Page text: Begin
Unable to dive to more than about three feet below the water's surface, Ospreys gravitate toward shallow fishing grounds, frequenting deep water only where fish school near the surface. Ospreys nest in a wide variety of locations, from Alaska to New England, Montana to Mexico, Carolina to California; their habitat includes almost any expanse of shallow, fish-filled water, including rivers, lakes, reservoirs, lagoons, swamps, and marshes. Whatever the location, Osprey nesting habitat must include an adequate supply of accessible fish within a maximum of about 12 miles of the nest; open, usually elevated nest sites free from predatory mammals such as raccoons, and a long enough ice-free season to allow the young to fledge.




Nest Description

Osprey nests are built of sticks and lined with bark, sod, grasses, vines, algae, or flotsam and jetsam. The male usually fetches most of the nesting material—sometimes breaking dead sticks off nearby trees as he flies past—and the female arranges it. Nests on artificial platforms, especially in a pair’s first season, are relatively small—less than 2.5 feet in diameter and 3–6 inches deep. After generations of adding to the nest year after year, Ospreys can end up with nests 10–13 feet deep and 3–6 feet in diameter—easily big enough for a human to sit in.
Page text: End
— Problems to solve —
• A. From the Osprey text, extract the passage that begins with the words containing "Nest Description" and ends with "human to sit in.".
• B. List every type of body of water that the Osprey text names as part of Osprey habitat.
• C. Carry on the Osprey text from its final sentence.
Data extract: Begin
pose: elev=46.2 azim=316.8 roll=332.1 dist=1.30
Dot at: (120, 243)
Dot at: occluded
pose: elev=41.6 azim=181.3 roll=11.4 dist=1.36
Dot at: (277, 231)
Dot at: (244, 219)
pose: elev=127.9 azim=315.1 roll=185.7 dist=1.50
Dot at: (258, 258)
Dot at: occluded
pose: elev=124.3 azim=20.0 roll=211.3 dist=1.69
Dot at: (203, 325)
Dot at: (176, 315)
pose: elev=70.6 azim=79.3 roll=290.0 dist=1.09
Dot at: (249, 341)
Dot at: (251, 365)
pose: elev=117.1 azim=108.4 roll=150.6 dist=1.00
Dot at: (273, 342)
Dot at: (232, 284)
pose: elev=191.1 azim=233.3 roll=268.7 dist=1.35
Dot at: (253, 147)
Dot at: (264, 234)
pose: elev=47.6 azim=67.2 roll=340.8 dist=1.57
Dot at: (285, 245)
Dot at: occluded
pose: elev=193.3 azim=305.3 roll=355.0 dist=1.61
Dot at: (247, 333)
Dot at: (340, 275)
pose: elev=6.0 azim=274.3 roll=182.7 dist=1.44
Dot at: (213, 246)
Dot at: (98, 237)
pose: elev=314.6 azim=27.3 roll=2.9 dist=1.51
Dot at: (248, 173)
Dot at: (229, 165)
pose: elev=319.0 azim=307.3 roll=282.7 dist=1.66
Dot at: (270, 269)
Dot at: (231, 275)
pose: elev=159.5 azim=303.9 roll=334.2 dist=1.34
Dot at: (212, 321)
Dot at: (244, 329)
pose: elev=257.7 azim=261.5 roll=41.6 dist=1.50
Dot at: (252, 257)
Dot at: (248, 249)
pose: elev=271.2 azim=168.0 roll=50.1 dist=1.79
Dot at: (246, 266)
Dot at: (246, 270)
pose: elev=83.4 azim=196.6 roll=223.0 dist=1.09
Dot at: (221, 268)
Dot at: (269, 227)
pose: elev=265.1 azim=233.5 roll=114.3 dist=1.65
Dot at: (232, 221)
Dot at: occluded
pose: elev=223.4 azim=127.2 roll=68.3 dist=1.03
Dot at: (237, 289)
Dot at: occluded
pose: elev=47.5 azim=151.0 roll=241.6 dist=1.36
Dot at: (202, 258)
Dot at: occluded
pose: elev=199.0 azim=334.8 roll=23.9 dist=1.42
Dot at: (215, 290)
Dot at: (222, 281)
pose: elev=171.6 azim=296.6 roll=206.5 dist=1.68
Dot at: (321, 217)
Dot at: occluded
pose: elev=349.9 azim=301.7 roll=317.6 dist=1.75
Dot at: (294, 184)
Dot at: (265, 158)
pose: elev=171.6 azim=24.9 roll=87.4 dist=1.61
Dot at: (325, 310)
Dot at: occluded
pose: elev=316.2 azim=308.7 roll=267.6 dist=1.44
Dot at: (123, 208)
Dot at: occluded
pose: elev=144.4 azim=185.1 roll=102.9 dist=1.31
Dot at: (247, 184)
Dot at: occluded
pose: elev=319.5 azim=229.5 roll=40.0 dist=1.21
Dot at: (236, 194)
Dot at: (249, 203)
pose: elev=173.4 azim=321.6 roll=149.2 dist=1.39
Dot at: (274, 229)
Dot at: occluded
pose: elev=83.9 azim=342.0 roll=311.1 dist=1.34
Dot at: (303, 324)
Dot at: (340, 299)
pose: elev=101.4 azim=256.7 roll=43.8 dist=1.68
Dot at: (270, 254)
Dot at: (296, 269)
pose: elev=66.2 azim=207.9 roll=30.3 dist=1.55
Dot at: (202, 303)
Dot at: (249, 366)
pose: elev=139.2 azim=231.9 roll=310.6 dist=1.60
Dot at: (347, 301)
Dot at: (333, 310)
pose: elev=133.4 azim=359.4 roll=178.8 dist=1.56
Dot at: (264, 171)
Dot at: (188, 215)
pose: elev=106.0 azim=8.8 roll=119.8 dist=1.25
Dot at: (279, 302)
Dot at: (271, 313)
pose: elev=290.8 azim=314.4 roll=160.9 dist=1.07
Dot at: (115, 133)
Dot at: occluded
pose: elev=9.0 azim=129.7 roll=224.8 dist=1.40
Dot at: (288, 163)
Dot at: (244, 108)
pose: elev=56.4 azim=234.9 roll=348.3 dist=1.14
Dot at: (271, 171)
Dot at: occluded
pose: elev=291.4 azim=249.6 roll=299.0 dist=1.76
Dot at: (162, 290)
Data extract: End
— Task responses —
• A.
Nest Description

Osprey nests are built of sticks and lined with bark, sod, grasses, vines, algae, or flotsam and jetsam. The male usually fetches most of the nesting material—sometimes breaking dead sticks off nearby trees as he flies past—and the female arranges it. Nests on artificial platforms, especially in a pair’s first season, are relatively small—less than 2.5 feet in diameter and 3–6 inches deep. After generations of adding to the nest year after year, Ospreys can end up with nests 10–13 feet deep and 3–6 feet in diameter—easily big enough for a human to sit in.

• B. rivers, lakes, reservoirs, lagoons, swamps, marshes

• C.
Nest Placement

Tree

Ospreys require nest sites in open surroundings for easy approach, with a wide, sturdy base and safety from ground predators (such as raccoons). Nests are usually built on snags, treetops, or crotches between large branches and trunks; on cliffs or human-built platforms. Usually the male finds the site before the female arrives.


Adept at soaring and diving but not as maneuverable as other hawks, Ospreys keep to open areas, flying with stiff wingbeats in a steady, rowing motion. Primarily solitary birds, they usually roost alone or in small winter flocks of six to ten. Nesting Ospreys defend only the immediate area around their nest rather than a larger territory; they vigorously chase other Ospreys that encroach on their nesting areas. In breeding season, males perform an aerial "sky-dance," sometimes called "fish-flight." With dangling legs, often clasping a fish or nesting material in his talons, the male alternates periods of hovering with slow, shallow swoops as high as 600 feet or more above the nest site. Sustaining this display for 10 minutes or more, he utters repeated screaming calls while gradually descending in an undulating fashion to the nest.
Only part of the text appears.